*Texto para analizar:*
*****
La Conferencia Constitucional y la independencia de Guinea Ecuatorial
en
"Memorias de estío"
de
Miguel Herrero de Miñón.

"En enero de 1968 terminaba los estudios de filosofía en Lovaina cuando, a través de la embajada española en Bruselas, recibí el recado de ponerme en comunicación con el ministro de Asuntos Exteriores. Castiella me pidió que volviese inmediatamente a Madrid a fin de asesorar la preparación y celebración de la segunda fase de la Conferencia Constitucional para la independencia de Guinea Ecuatorial. Su jefe de gabinete, Marcelino Oreja, le había hablado de mis investigaciones sobre el derecho constitucional de la descolonización. Así lo hice el 21 de febrero de 1968, tras despedirme apresuradamente de mis asombrados maestros Antoine Vergote y Alphonse de Waelhens, reacios a comprender aquel rápido paso de la fenomenología a la política.

Conocía a Castiella como amigo que era de mi padre; en varios encuentros veraniegos, había tenido ocasión de charlar con él o, más bien, de escucharle; y con Marcelino Oreja tenía una buena relación que los años han transformado en respeto mutuo y amistad. Pero es claro que nunca había visto trabajar a un equipo ministerial como aquél y en el que se integraban personas de diversa valía y talante. Sin duda se puede discrepar de muchos aspectos de la política exterior de Castiella y el juicio, atendiendo a los resultados, no puede ser optimista. Pero es preciso reconocer que, merced a una tenacidad ejemplar, puesta al servicio de una altísima idea de la dignidad del Estado y de su servicio en el exterior, el ministro y su equipo consiguieron dar a luz una concepción del interés nacional todavía vigente y crear en nuestra carrera diplomática una escuela de pensamiento.
*****
*Comprueba tu comprensión:*
1 > ¿Puedes reescribir el texto sobre la independencia de Guinea Ecuatorial, empezando por "Conocía a Castiella" y siguiendo hasta "escuela de pensamiento.", con "constancia" en lugar de "tenacidad"?
2 > ¿Cómo continuarías el texto sobre la independencia de Guinea Ecuatorial a partir de su última frase?
*****
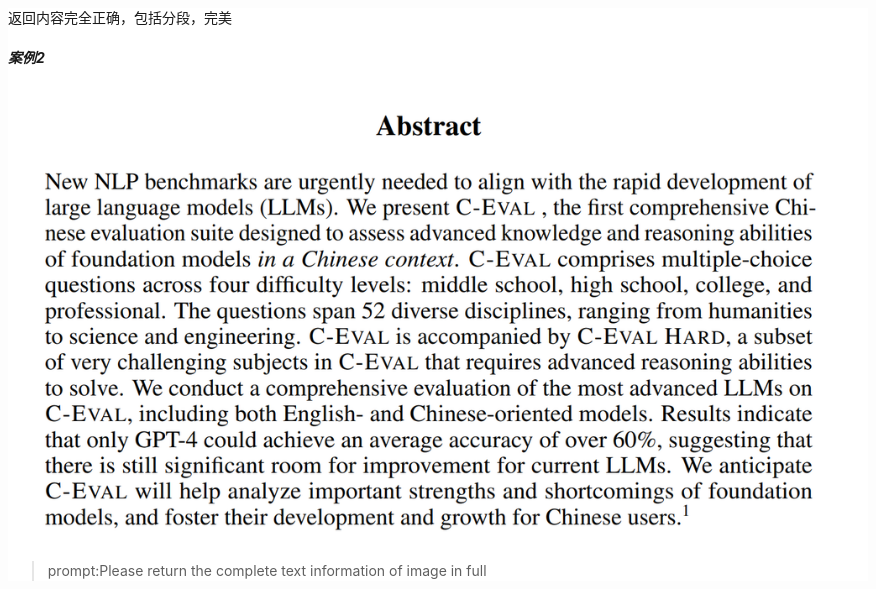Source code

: 返回内容完全正确，包括分段，完美

##### 案例2

![image-20240721223340545](./1/2.png)

>prompt:Please return the complete text information of image in full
*****
*Respuestas por punto:*
1 >
Conocía a Castiella como amigo que era de mi padre; en varios encuentros veraniegos, había tenido ocasión de charlar con él o, más bien, de escucharle; y con Marcelino Oreja tenía una buena relación que los años han transformado en respeto mutuo y amistad. Pero es claro que nunca había visto trabajar a un equipo ministerial como aquél y en el que se integraban personas de diversa valía y talante. Sin duda se puede discrepar de muchos aspectos de la política exterior de Castiella y el juicio, atendiendo a los resultados, no puede ser optimista. Pero es preciso reconocer que, merced a una constancia ejemplar, puesta al servicio de una altísima idea de la dignidad del Estado y de su servicio en el exterior, el ministro y su equipo consiguieron dar a luz una concepción del interés nacional todavía vigente y crear en nuestra carrera diplomática una escuela de pensamiento.

2 >
El proyecto de Castiella, tal como, una noche de aquel mes de febrero, me lo expuso en su despacho de Santa Cruz, no carecía de cierta grandeza e indudable viabilidad, aunque hubiera requerido una política interior muy diferente. Se trataba, según el ministro, de conducir rápidamente hasta la independencia a Guinea Ecuatorial primero y al Sahara después, y establecer con ellos íntimos lazos de cooperación de modo que, asumiendo un coste económico no pequeño, España pudiera, en gran medida, determinar su política exterior. Con ello, el político bilbaíno confiaba en obtener tres objetivos: dos votos más para España en las Naciones Unidas, importante baza a jugar en contenciosos presentes y futuros; contrapesar desde el Sur las apetencias marroquíes, estableciendo una alianza entre el futuro Sahara, vinculado a España, y Mauritania, y, en fin, no sólo dar muestras de buena voluntad hacia el Tercer Mundo, sino conseguir dos vías de entendimiento con él. Sin duda el problema de Gibraltar, que ya entonces obsesionaba a Castiella, pesaba mucho en este diseño estratégico y no dejó, a mi juicio, de contribuir a su frustración. Pero si estas bazas se pensaban jugar indudablemente en pro de la reivindicación española, su alcance se pretendía mucho más permanente.

Desde mi llegada hasta mediados de abril estuve dedicado a preparar, a más de la fórmula de acceso a la independencia (1), dos extremos claves.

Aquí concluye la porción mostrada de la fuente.